◆ Instructions for the task
Whenever a line in the records below contains "Дума", pick it out.

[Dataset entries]
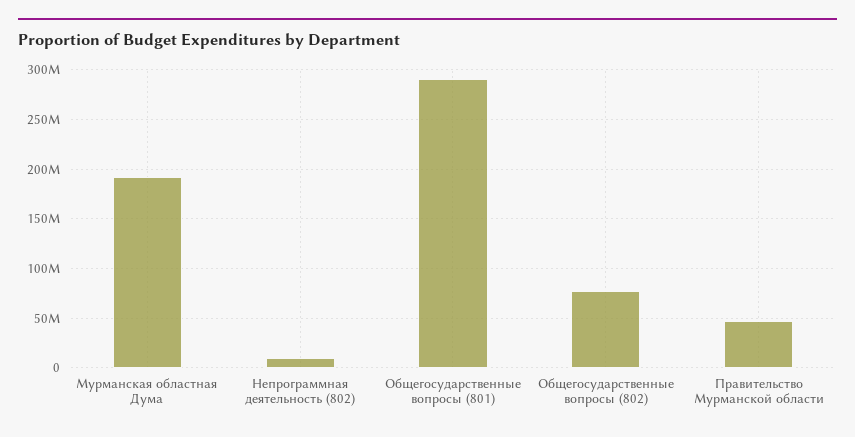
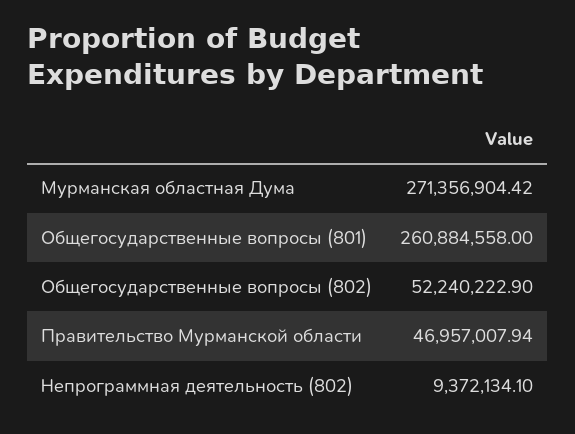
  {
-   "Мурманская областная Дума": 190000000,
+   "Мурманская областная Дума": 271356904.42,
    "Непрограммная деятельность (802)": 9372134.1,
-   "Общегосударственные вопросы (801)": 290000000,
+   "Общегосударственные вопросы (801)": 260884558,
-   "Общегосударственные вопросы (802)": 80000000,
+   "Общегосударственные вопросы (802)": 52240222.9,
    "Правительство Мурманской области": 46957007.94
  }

* * *

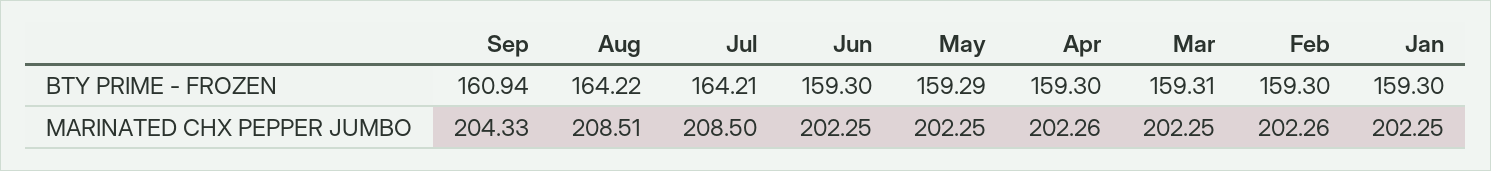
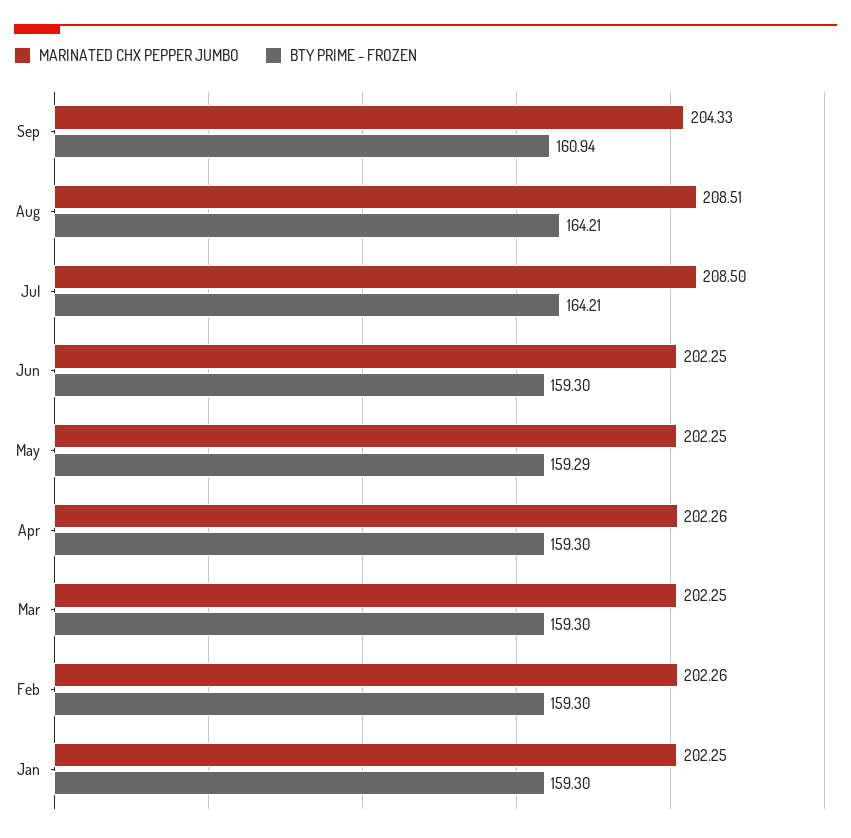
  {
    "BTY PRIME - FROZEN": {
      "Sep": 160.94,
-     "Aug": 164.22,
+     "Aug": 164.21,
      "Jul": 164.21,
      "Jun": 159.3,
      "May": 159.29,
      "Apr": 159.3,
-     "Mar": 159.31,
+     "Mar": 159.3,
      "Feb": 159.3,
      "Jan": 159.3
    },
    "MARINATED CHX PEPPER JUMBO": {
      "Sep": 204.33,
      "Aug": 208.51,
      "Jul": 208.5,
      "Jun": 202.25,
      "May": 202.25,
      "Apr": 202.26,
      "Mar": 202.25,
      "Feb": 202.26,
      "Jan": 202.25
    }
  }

◆ Exercise result
-   "Мурманская областная Дума": 190000000,
+   "Мурманская областная Дума": 271356904.42,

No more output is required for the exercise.